Does Mailplane App Access Mac Contacts Iphone
Even more extensions are on the way, but it may take time.
A Long Flight
I’ve used Mailplane as my default Mac email client for nearly a decade because I prefer Gmail’s Web-based interface to that of a desktop email client such as Apple’s Mail. Google’s Inbox is growing on me, too.
While I’d be fine using either Gmail or Inbox in Chrome, I appreciate the added Mailplane features that give it a Mac flair. It’s a win-win that has kept me loyal to the app even as I’ve tinkered with other Mac-based email clients over the years. Mailplane’s enhancements to Gmail’s stock Web-based features are great, too.
Mailplane isn’t for everyone or even every Gmail user. Some people don’t like the standard Gmail or Inbox Web interfaces, or prefer working in a native email client once they have plugged in the right Gmail settings. But if you’re a Mac user, and you’ve used Gmail or Inbox in a Web browser, I encourage you to give Mailplane a try— there’s a two-week free trial.

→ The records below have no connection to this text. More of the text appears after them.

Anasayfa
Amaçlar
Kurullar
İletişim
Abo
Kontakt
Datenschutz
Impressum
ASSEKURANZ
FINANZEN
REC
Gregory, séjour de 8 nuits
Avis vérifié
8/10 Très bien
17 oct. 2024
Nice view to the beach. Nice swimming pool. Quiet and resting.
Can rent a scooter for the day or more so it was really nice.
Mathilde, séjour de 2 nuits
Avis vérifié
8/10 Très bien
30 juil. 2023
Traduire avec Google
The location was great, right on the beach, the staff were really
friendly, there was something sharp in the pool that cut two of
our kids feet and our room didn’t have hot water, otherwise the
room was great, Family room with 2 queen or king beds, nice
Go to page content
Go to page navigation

The app can also be a nice fit in companies, nonprofits, government agencies, and educational institutions that have deployed Google services—including Gmail and Google Calendar—but limited them to Web-based access rather than allowing their use in Apple’s Mail and other desktop applications. That’s true at my day job, for instance, but Mailplane works just fine.

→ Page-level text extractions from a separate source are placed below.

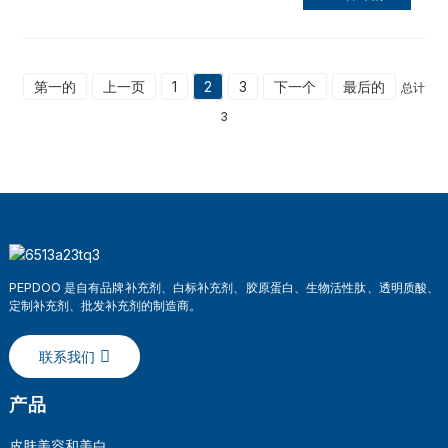
第一的
上一页
1
2
3
下一个
最后的
总计
3
PEPDOO 是自有品牌补充剂、白标补充剂、胶原蛋白、生物活性肽、透明质酸、
定制补充剂、批发补充剂的制造商。
联系我们
产品
皮肤美容和美白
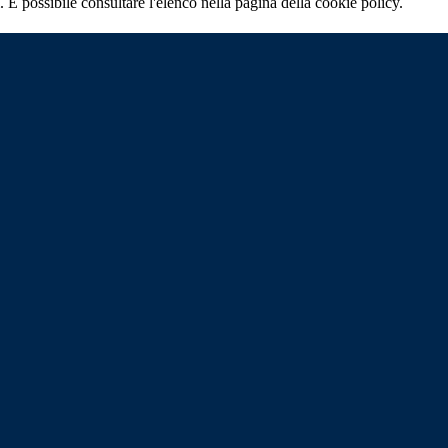
 È possibile consultare l'elenco nella pagina della cookie policy.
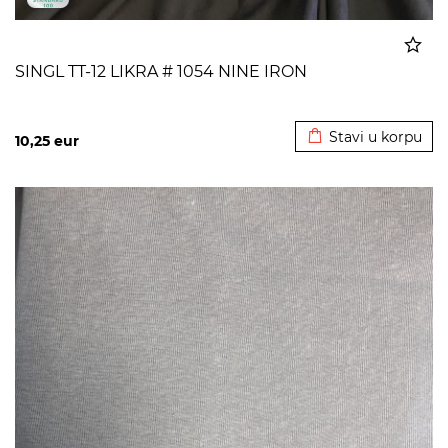
SINGL TT-12 LIKRA # 1054 NINE IRON
Dodato u korpu
Stavi u korpu
10,25
eur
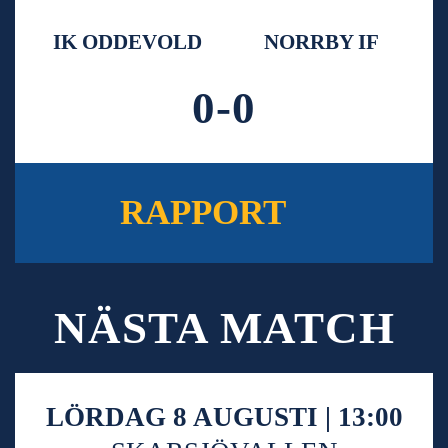
IK ODDEVOLD
NORRBY IF
0-0
RAPPORT
NÄSTA MATCH
LÖRDAG 8 AUGUSTI | 13:00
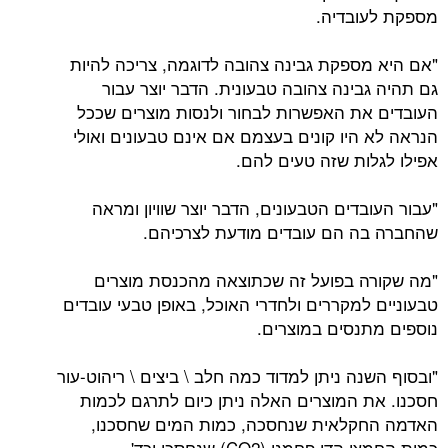
מספקת לעובדיה.
"אם היא מספקת גבינה צהובה לדוגמה, צריכה להיות
גם תהיה גבינה צהובה טבעונית. הדבר יוצר עבור
העובדים את האפשרות לבחור ולנסות מוצרים שככל
הנראה לא היו קונים בעצמם אם אינם טבעונים ואולי
אפילו לגלות שזה טעים להם.
"עבור העובדים הטבעונים, הדבר יוצר שוויון ומראה
שהחברה בה הם עובדים מודעת לצרכיהם.
"מה שקורה בפועל זה שכתוצאה מהכנסת מוצרים
טבעוניים למקררים ולחדרי האוכל, באופן טבעי עובדים
נוספים מתנסים במוצרים.
"ובסוף השנה ניתן למדוד כמה חלב \ ביצים \ ריהוט-עור
חסכנו. את המוצרים האלה ניתן כיום לתרגם לכמות
האדמה החקלאית שנחסכה, כמות המים שחסכנו,
כמות החמצן הדו פחמני (CO2) שנחסכו וכד'.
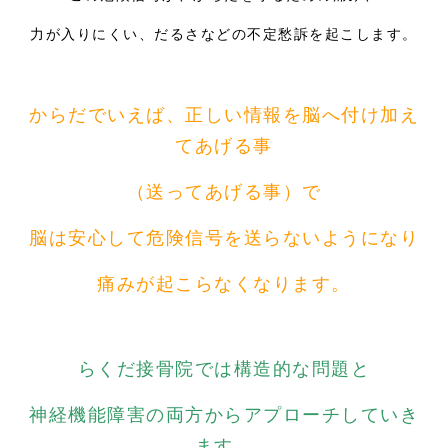
力が入りにくい、だるさなどの不定愁訴を起こします。
からだでいえば、
正しい情報を脳へ付け加え
てあげる事
（送ってあげる事）で
脳は安心して危険信号を送らないようになり
痛みが起こらなくなります。
らくだ接骨院では構造的な問題と
神経機能障害の両方からアプローチしていき
ます。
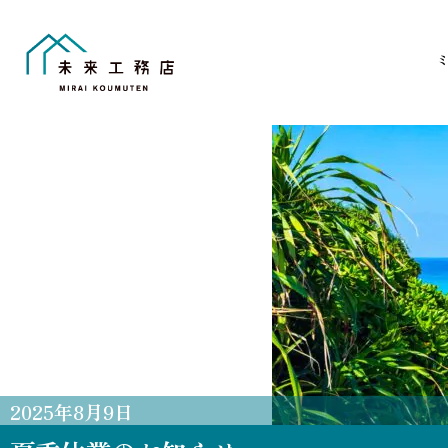
Skip
to
content
2025
年
8
月
9
日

My use of Mailplane 4 has been marred by a few minor quirks. It sometimes forgets its user-set window proportions. And certain Google features, such as setting the density of message lists, have worked inconsistently for me in Mailplane while functioning reliably in Chrome and other stock browsers.
Does Mailplane App Access Mac Contacts Free
But, overall, Mailplane 4 is a solid upgrade. As always, Mailplane straddles the Web and desktop worlds, filling a need that neither stock browsers nor native mail clients can fully satisfy.